● **TEXT SEGMENT**:
Well, hopefully I have not misrepresented Dr. Freischlag’s important bits of wisdom. It was great having her here and interacting with the residents; they still corner me to tell me how grateful they are that I had arranged this special session with Dr. Freischlag.



Dr. Parangi is a busy endocrine surgeon at Massachusetts General Hospital, Harvard Medical School in Boston, with a particular interest and expertise in thyroid and parathyroid tumors. She focuses her clinical efforts on endocrine surgery and applies her basic science knowledge and expertise to tumor progression in thyroid cancer. She has been one of the Boston surgeons named in Best Doctor and her excellent in both research and her clinical expertise have earned her a national reputation. She has been a council member for The Association of Women Surgeons and the most prestigious organization of endocrine surgeons in the US, The American Association of Endocrine Surgeons, and a member of the American Thyroid Association. She has won numerous awards nationally and at Harvard Medical School for her NIH funded research in the role of BRAF oncoprotein in thyroid cancer invasion.

● **PROBLEMS TO WORK ON**:
[1] According to the text segment, at which hospital does Dr. Parangi work as an endocrine surgeon?
[2] Quote the stretch of the text segment from "Well, hopefully I" through "with Dr. Freischlag.", keeping every word as it stands.

● **DATA EXTRACT**:

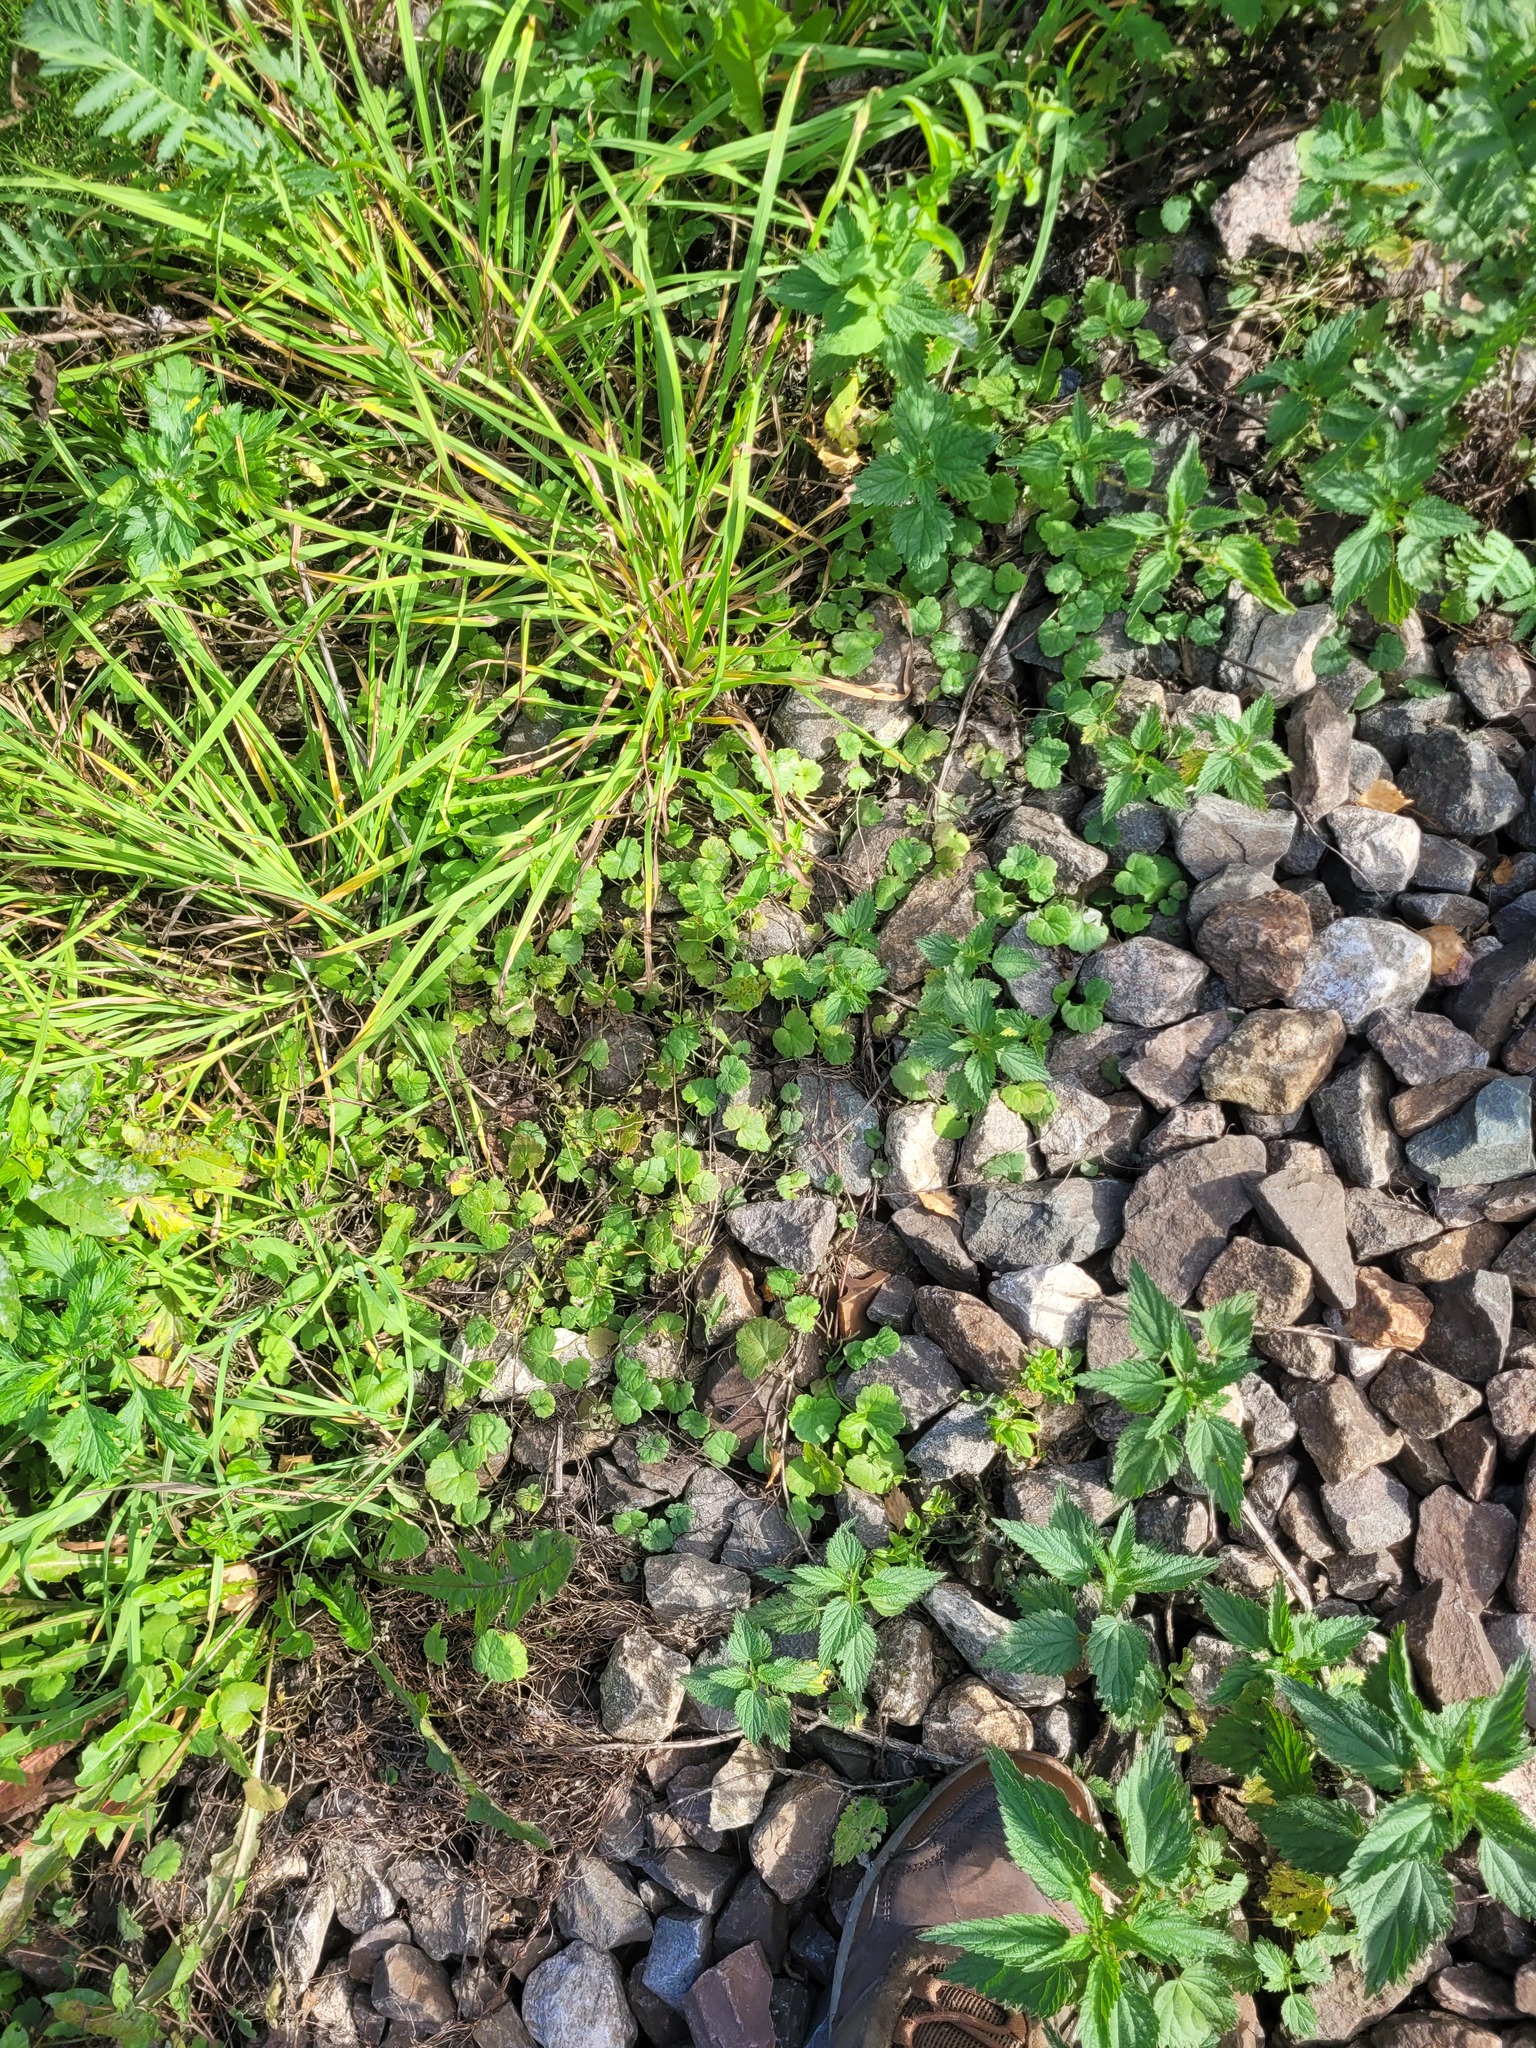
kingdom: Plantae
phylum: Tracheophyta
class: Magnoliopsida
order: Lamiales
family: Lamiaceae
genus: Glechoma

...

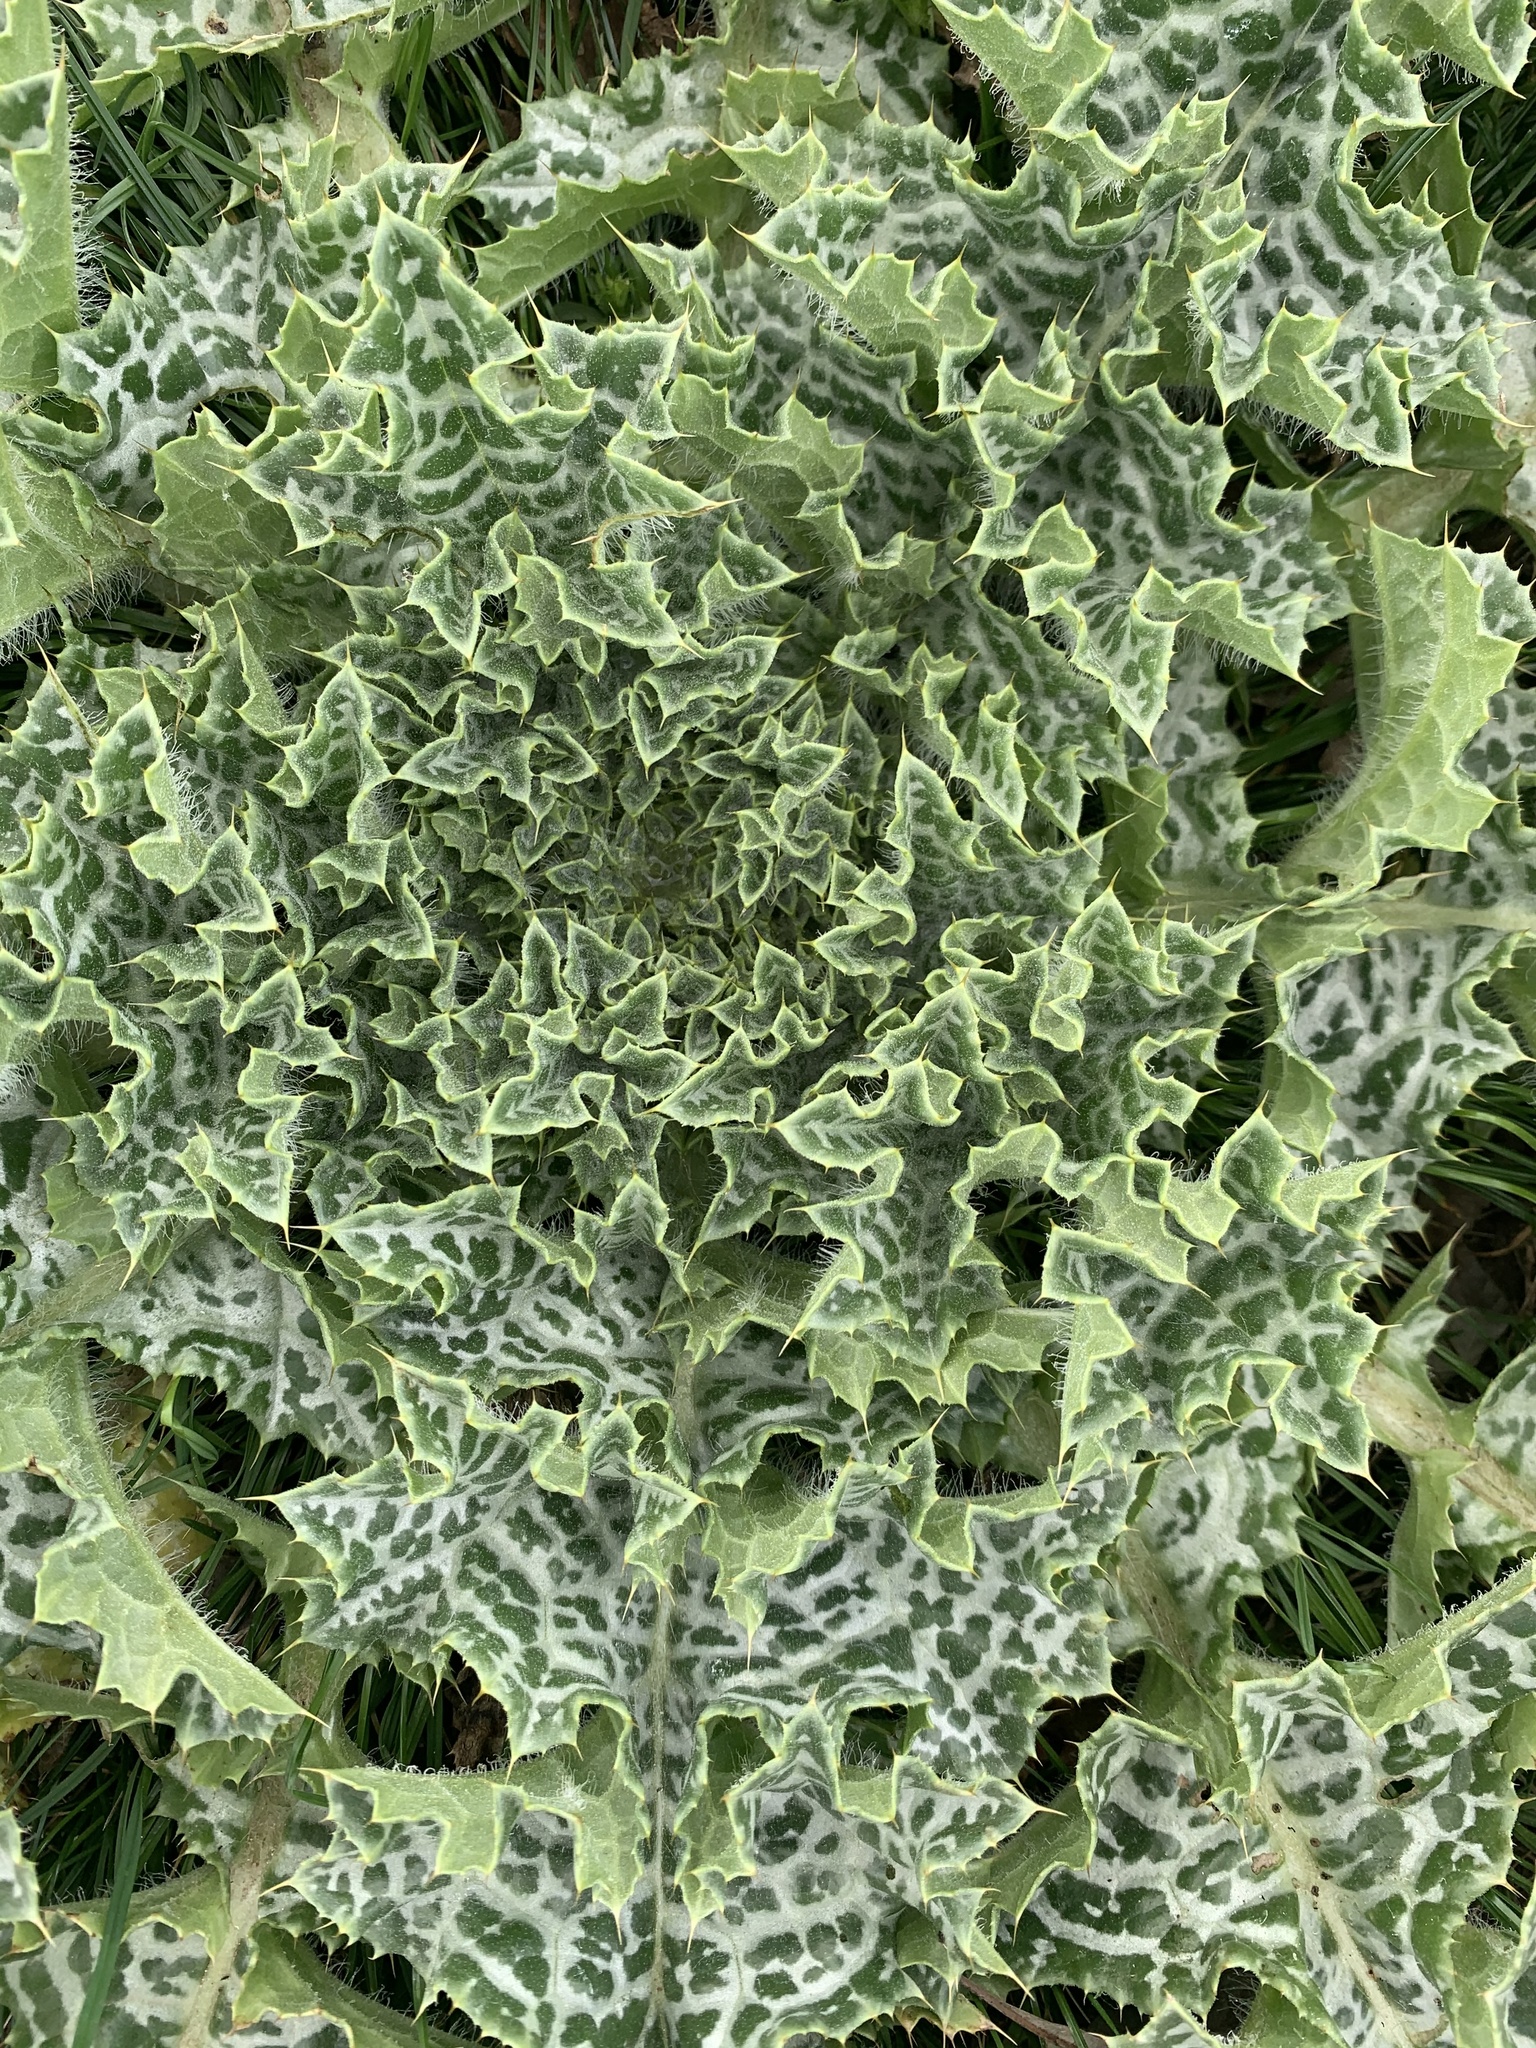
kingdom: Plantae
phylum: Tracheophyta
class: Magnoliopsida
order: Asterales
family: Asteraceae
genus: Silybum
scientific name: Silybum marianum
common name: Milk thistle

==

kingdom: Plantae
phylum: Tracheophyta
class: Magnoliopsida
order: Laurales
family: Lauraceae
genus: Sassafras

● **RESULTS FOR THE EXERCISE**:
[1] Massachusetts General Hospital, Harvard Medical School in Boston.

[2]
Well, hopefully I have not misrepresented Dr. Freischlag’s important bits of wisdom. It was great having her here and interacting with the residents; they still corner me to tell me how grateful they are that I had arranged this special session with Dr. Freischlag.